Schouten, l’olandese volante che guida il Bologna

BOLOGNA – Ormai ci scherza su: «Sono migliorato in fase difensiva. Ma mi manca il gol. In quello non sono cambiato». Non diventerà un’ossessione, ma per quelli come lui, devoti alla perfezione («Sì, è un mio difetto»), può essere un punto d’onore. Jerdy Schouten si darà da fare anche nel gol perché, ha raccontato, «è sempre bello farne». E lui, 26 anni, che vive di gioia e talento, sa come prendere in mano il suo destino. E il centrocampo del Bologna, naturalmente. L’ultima head map della partita contro l’Atalanta lo colloca dappertutto, tanto che la Lega Serie A ci ha speso pure un tweet: «Schouten era ovunque». I numeri, in effetti, sono impressionanti. Dai contrasti vinti (61%) ai palloni recuperati (167), ogni azione cominciata o interrotta porta la sua firma.

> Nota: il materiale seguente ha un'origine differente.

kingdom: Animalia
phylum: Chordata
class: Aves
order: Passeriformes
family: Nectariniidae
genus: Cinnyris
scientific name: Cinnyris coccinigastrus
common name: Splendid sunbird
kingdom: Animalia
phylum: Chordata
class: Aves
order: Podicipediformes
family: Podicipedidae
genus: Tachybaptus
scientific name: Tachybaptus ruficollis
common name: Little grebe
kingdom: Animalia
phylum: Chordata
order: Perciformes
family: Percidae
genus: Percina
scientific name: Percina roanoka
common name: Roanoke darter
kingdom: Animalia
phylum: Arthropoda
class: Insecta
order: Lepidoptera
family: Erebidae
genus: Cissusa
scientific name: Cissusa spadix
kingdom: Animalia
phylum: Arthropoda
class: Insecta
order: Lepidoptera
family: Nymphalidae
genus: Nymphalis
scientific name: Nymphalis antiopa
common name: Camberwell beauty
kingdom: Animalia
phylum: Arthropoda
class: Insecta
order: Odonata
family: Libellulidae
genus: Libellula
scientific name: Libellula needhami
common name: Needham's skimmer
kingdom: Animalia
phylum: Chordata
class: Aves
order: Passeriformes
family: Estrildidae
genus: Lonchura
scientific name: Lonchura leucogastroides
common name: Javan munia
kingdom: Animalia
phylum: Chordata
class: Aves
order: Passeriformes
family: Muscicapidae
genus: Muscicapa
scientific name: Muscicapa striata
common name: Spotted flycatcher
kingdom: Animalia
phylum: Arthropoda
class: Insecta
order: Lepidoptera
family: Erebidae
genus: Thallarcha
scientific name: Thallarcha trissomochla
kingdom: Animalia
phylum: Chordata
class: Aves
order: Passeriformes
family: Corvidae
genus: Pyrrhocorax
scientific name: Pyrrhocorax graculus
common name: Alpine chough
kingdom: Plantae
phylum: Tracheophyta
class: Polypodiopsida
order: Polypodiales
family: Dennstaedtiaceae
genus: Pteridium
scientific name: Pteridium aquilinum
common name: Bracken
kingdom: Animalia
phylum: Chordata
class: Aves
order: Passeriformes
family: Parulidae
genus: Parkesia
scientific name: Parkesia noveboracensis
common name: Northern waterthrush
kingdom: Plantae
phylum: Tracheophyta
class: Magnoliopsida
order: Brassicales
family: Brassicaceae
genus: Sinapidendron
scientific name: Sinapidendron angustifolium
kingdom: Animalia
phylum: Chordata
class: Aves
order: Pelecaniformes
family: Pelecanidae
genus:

E quando non c’è la firma c’è un tackle, un fallo, un gesto di contesa, un guizzo. 

Nickname

Lo hanno chiamato in ogni modo: lavatriceperché prende i palloni sporchi e li restituisce puliti», diceva Mihajlovic), signore del centrocampo (copyright by Sabatini), professore (i suoi compagni lo chiamano così). Lui si fa una risata, alza le spalle. «Professore è bello». E’ la semplicità di Jerdy che ha fatto innamorare Bologna. Per nessuno si sono scomodati i grandi opinionisti, i tifosi vip, gli esegeti del pallone. Per lui sì. L’ultimo è stato Antonio Avati, fratello di Pupi, tifoso doc, che a una panchina di troppo dell’olandese ha lanciato l’allarme: e Schouten dov’è? Manovratore, ragionatore, illusionista. Thiago Motta ne ha sempre elogiato la calma e il sangue freddo. Tra i due c’è feeling, ma all’inizio non è stato facile per Jerdy. Thiago voleva di più: più intensità, più manovra, più inserimento. Più, più, più. Schouten, che la cultura del lavoro ce l’ha dentro, non si è tirato indietro. Di Motta ha dichiarato: «E’ un bravo allenatore e farà tanta strada».

Momenti difficili

Ha passato momenti dolorosi. Come nella stagione scorsa, quando per lui arrivò un fisioterapista dall’Olanda, impiegarono le macchine più sofisticate (una scansione 3D del suo corpo) per capire che problema avesse. Molto aveva giocato la testa e alla fine Schouten si era dovuto prendere del tempo per sé. Una sciocchezza, a confronto con quello che aveva passato da bambino. «Ho avuto paura di dover smettere, ho cercato risposte in sei ospedali diversi. E giravo, con l’appoggio della mia famiglia e degli amici. Faticavo anche ad andare a fare due passi con loro in città. Una tortura. Poi il problema è stato scoperto, fra tibia e polpaccio: ho subìto due operazioni e sono stato fermo quasi un anno». 

L’esplosione

L’arrivo a Bologna è stata la sua esplosione. A gennaio lo aveva cercato il Feyenoord, ma lui ha detto no: «Sto bene a Bologna». In Serie A c’è la fila, e adesso che in mezzo al campo non ha rivali, molti club torneranno all’assalto. Intanto il Bologna si è messo al sicuro: Schouten ha firmato un contratto fino al 2026. Il suo valore è comunque quadruplicato. Nel 2019, quando è arrivato a Bologna, costò 2,5 milioni. Oggi per meno di 20 non si muoverà. «Sì mi sento un po’ bolognese, sono qui da quattro anni e il tempo vola. La sento casa mia, vivo qui con la mia ragazza e il mio cane». Romantico (andate a vedere su Instagram la proposta di matrimonio fatta a Kirsten), sognatore (aveva i poster di Fabregas in cameretta e il suo idolo era Federer), stimatissimo. Anche da Ruud Gullit, che quando non lo vide nella lista per Qatar 2022 ci rimase un po’ male.